Chicken – To a large skillet, add the oil, chicken, evenly sprinkle with cumin, smoked paprika, turmeric, salt, pepper, and cook over medium-high heat for about 5 minutes, flipping intermittently so all sides cook evenly.

Step 2

When chicken is about 90% cooked through, reduce the heat to medium-low, add the garlic and cook for 1 to 2 minutes, or until fragrant; stir intermittently.

Step 3

Add the lemon juice (use caution because it will bubble up), and allow chicken to simmer another 1 to 2 minutes, or until done. Cooking time will vary based on thickness of chicken breasts and sizes of pieces. Remove chicken with a slotted spoon (save the pan juices) and place chicken in bowl(s).

Step 4

Salad – Add the chickpeas to the cooking juices in the skillet, season with salt and pepper if desired, add oil if necessary, stir to coat, and cook over medium heat for about 5 minutes; stir intermittently.
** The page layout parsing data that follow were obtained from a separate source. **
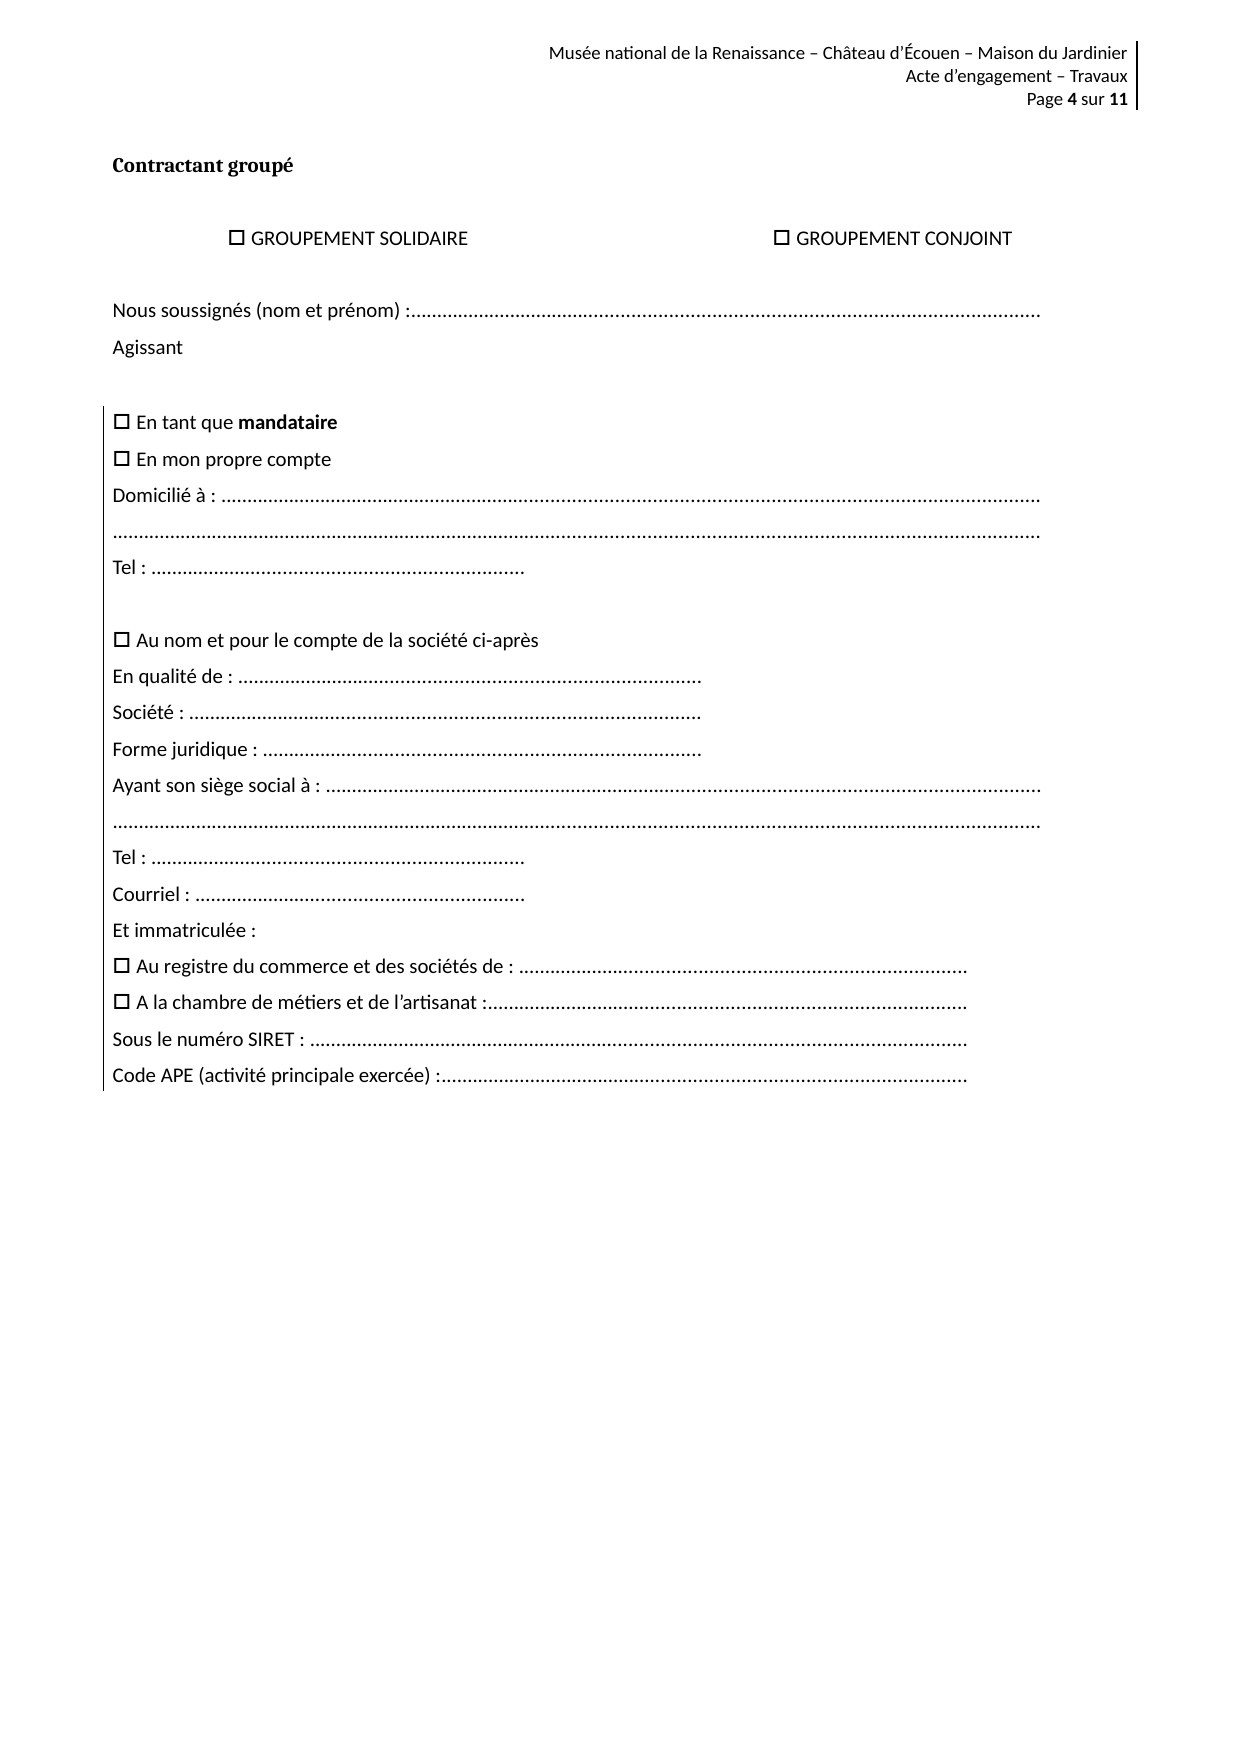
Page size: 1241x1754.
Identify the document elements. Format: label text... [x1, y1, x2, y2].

text Ayant son siège social à : [104, 769, 1136, 797]
text Sous le numéro SIRET : [104, 1023, 1136, 1051]
text Code APE (activité principale exercée) : [104, 1059, 1136, 1089]
text Forme juridique : [104, 733, 1136, 761]
text Société : [104, 696, 1136, 725]
text Tel : [104, 551, 1136, 580]
text A la chambre de métiers et de l’artisanat : [104, 986, 1136, 1015]
text Agissant [112, 334, 1128, 359]
text GROUPEMENT CONJOINT [657, 225, 1128, 251]
text En tant que mandataire [104, 408, 1136, 435]
text En qualité de : [104, 660, 1136, 689]
text Contractant groupé [112, 154, 1128, 178]
text Et immatriculée : [104, 914, 1136, 942]
text Courriel : [104, 878, 1136, 906]
text Au registre du commerce et des sociétés de : [104, 950, 1136, 979]
text Nous soussignés (nom et prénom) : [112, 298, 1128, 323]
text Tel : [104, 841, 1136, 870]
text En mon propre compte [104, 443, 1136, 471]
text Au nom et pour le compte de la société ci-après [104, 624, 1136, 652]
text Domicilié à : [104, 479, 1136, 507]
text GROUPEMENT SOLIDAIRE [112, 225, 583, 251]
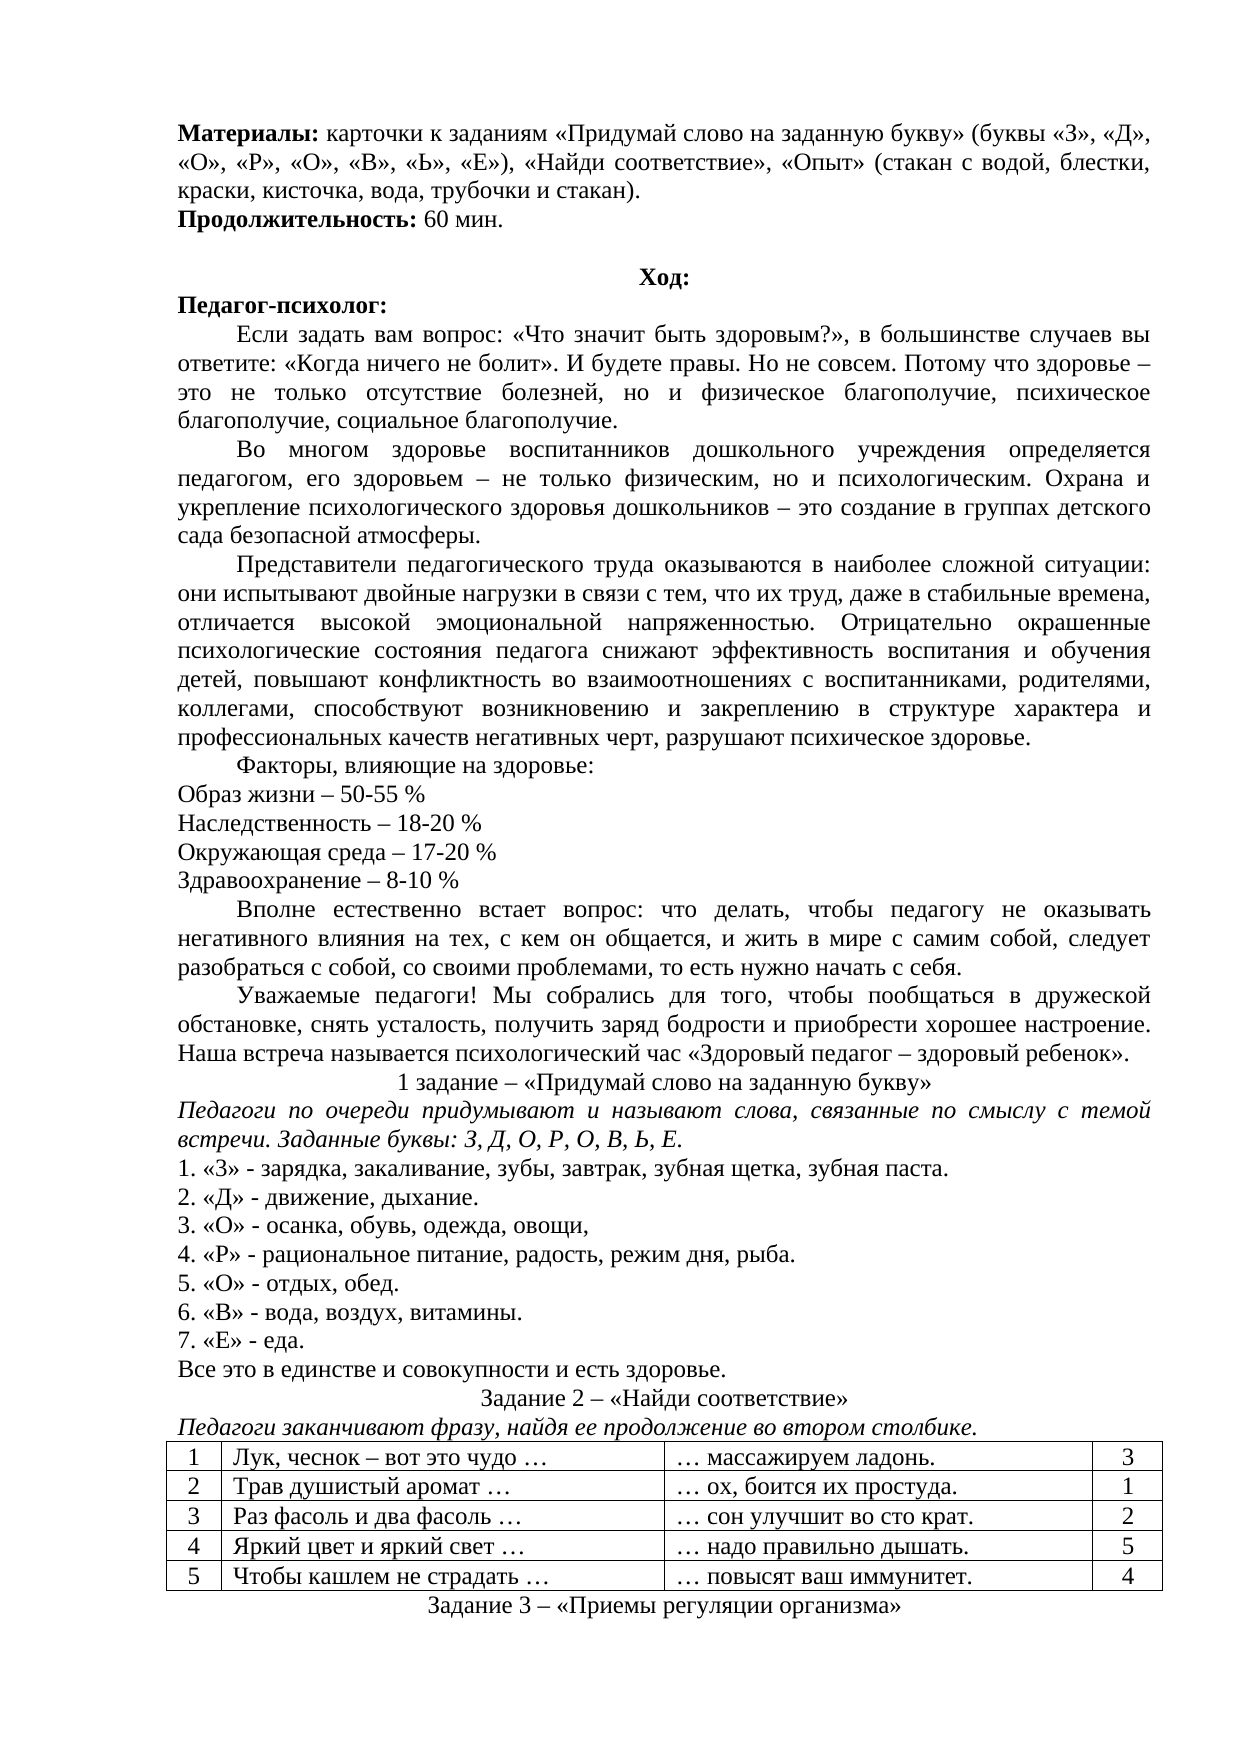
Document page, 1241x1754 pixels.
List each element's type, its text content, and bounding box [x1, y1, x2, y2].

table_cell … ох, боится их простуда. [665, 1471, 1092, 1500]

Transfer the chickpeas and any cooking juices to the bowl(s) with the chicken.

Step 5

Add the tomatoes, cucumbers, optional red onions, and evenly sprinkle with parsley; set aside.

Step 6

Sauce – To a medium bowl, add all ingredients, whisk to combine, taste, and check for flavor balance. Add additional salt, pepper, lemon juice, pinch sugar, etc. if necessary, to taste. Evenly drizzle sauce over bowl(s), to taste. Recipe is best fresh but will keep airtight in the fridge for up to 5 days; do not add the sauce if you're doing planned leftovers/meal prep and keep separate. Extra sauce will keep airtight in the fridge for up to 5 days.